Ihr Kollege, Professor Matthias Anthuber ist überzeugt, dass Da Vinci die chirurgische Zukunft gehört: „Roboterassistierte Chirurgie wird die Chirurgie insgesamt revolutionieren.” In seinem Bereich gebe es keinen einzigen Eingriff bei schweren Tumorerkrankungen, den ein entsprechend ausgebildeter Konsolenchirurg nicht mit dem „Da Vinci”-System durchführen könne. Anthuber ist Direktor der Klinik für Allgemein-, Viszeral- und Transplantationsmedizin. Zudem kommt „Da Vinci” in der Augsburger Klinik für Frauenheilkunde und Geburtshilfe unter der Leitung von Klinikdirektor Professor Christian Dannecker zum Einsatz. Alle drei sind sich einig, dass der Roboterassistent viele Vorteile hätte, mit „Da Vinci” sei etwa das „Operieren in engen Räumen möglich”. Der Roboter gestatte viele Freiheitsgrade und eine „extrem gute 3D-Bildqualität”. Für die Patienten sei die Operation per Roboter schonender mit der Folge einer rascheren Erholung und einem früheren Abschied aus dem Krankenhaus.
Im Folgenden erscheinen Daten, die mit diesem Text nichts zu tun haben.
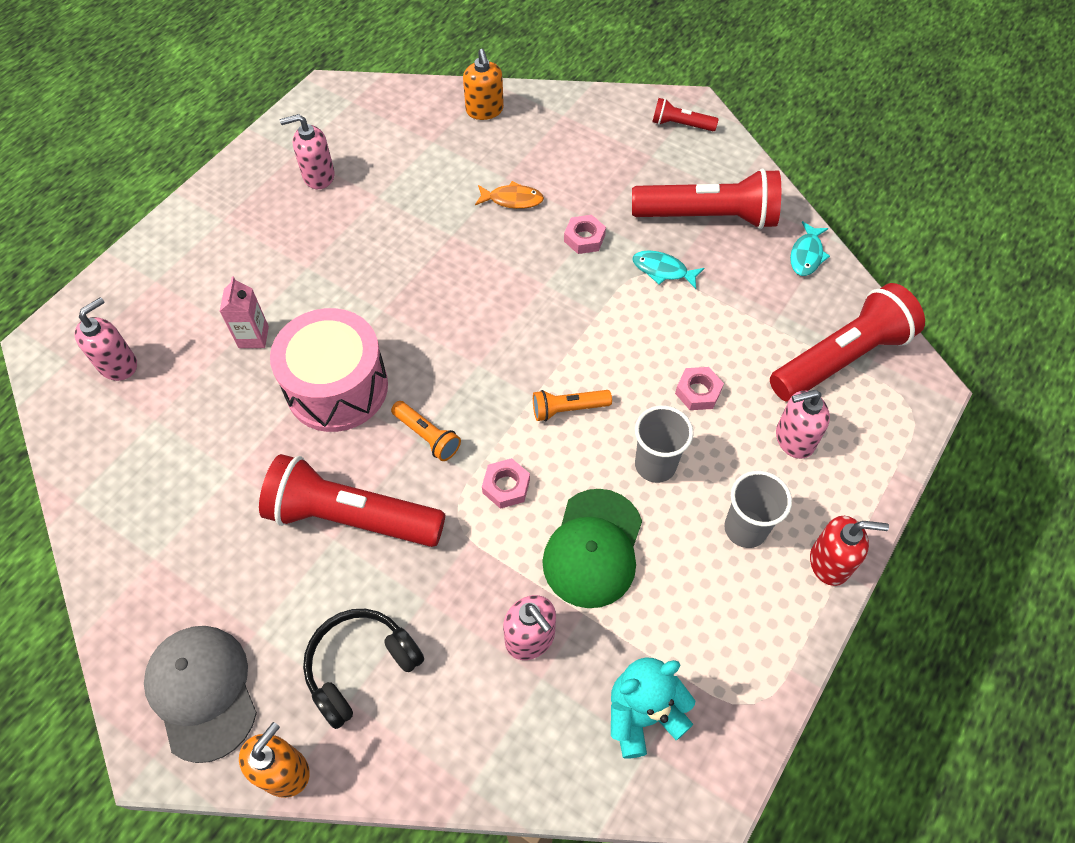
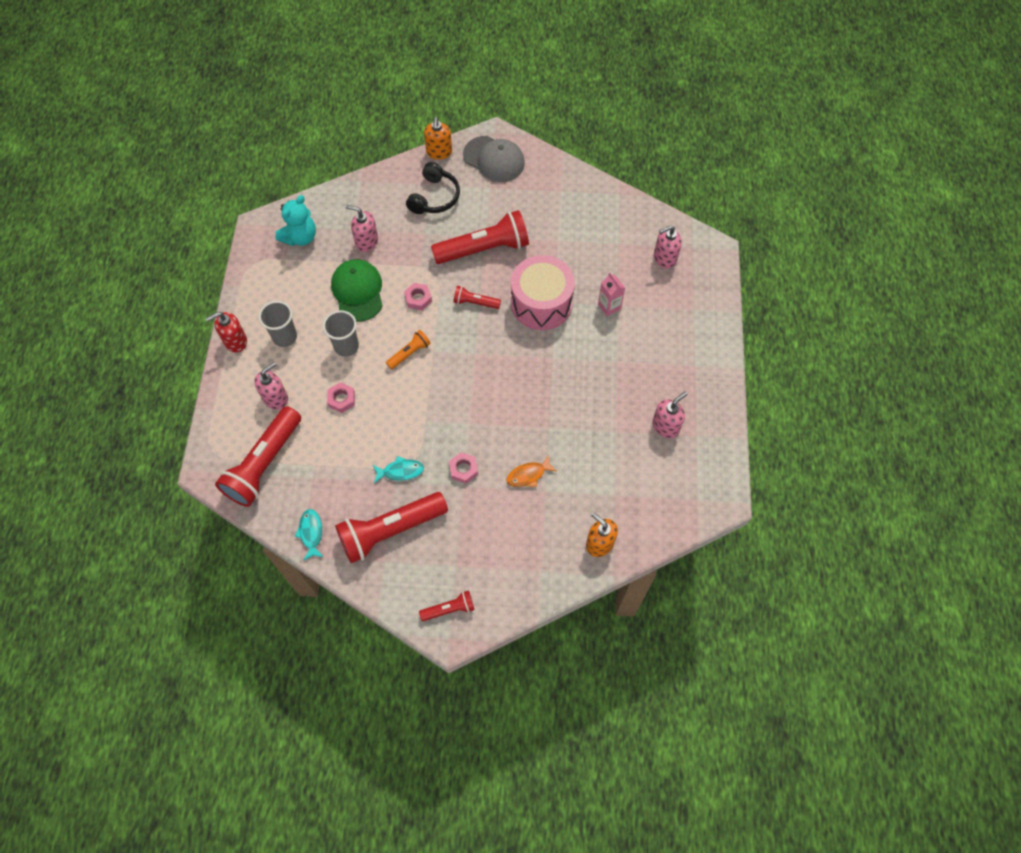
camera: 150 degrees right, 5 degrees up
pink soap dispenser [75,297,137,381] -> pink soap dispenser turned 60 degrees clockwise [654,225,682,269]
orange flashlight [391,401,461,461] -> red flashlight [453,286,501,309]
Anthuber sieht große Chancen für den chirurgischen Nachwuchs: Neuere Systeme, die sogenannten Master-Slave-Systeme, hätten zwei Konsolen, über die der Chirurg dem Assistenten mittels grafischer Elemente zeigen könne, wo und wie tief dieser schneiden müsse. „Da ergeben sich phänomenale Ausbildungsmöglichkeiten für eine Generation, die ohnehin mit der Playstation aufgewachsen ist”, schwärmt Anthuber.
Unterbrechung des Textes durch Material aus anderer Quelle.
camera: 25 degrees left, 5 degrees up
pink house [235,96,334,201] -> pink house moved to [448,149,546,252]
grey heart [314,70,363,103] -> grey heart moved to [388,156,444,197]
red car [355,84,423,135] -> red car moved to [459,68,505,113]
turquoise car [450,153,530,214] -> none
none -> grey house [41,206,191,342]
Längst nicht alle Mediziner teilen den Enthusiasmus. Jason Wright von der Columbia University in New York hat mit seinem Team 260 000 Gebärmutterentfernungen ausgewertet. Die Studie aus dem Jahr 2013 kommt zu dem Ergebnis, dass sich bei diesen Eingriffen herkömmliche Methoden und Roboterchirurgie nur in den Kosten unterscheiden würden. Kürzere Erholungszeiten oder weniger Komplikationen wären damit nicht verbunden. Ihre Erkenntnisse haben die Forscher im Fachmagazin „Jama” veröffentlicht. Das Klinikum Osnabrück weist in einer Veröffentlichung auf die hohen Anschaffungskosten hin: Rund zwei Millionen Euro kostet das System des US-amerikanischen Herstellers „Intuitive Surgical Operations”. Pro Behandlung fallen 1000 bis 2000 Euro an, „die durch das Krankenhausfinanzierungssystem nicht zusätzlich vergütet werden”, so der Bericht des Klinikums Osnabrück.
Wer sich ein eigenes Urteil bilden möchte, hat dazu Gelegenheit am Donnerstag und Freitag, 18. und 19. April, in der Eingangshalle des Uniklinikums Augsburg. Ärzte demonstrieren roboterassistierte Eingriffe. Zudem tritt FCA-Profi Raphael Framberger am Donnerstag gegen Da Vinci in einer Art „Elfmeterschießen” an. Der Wettstreit beginnt nach einer Pressekonferenz, die um 11 Uhr starten soll.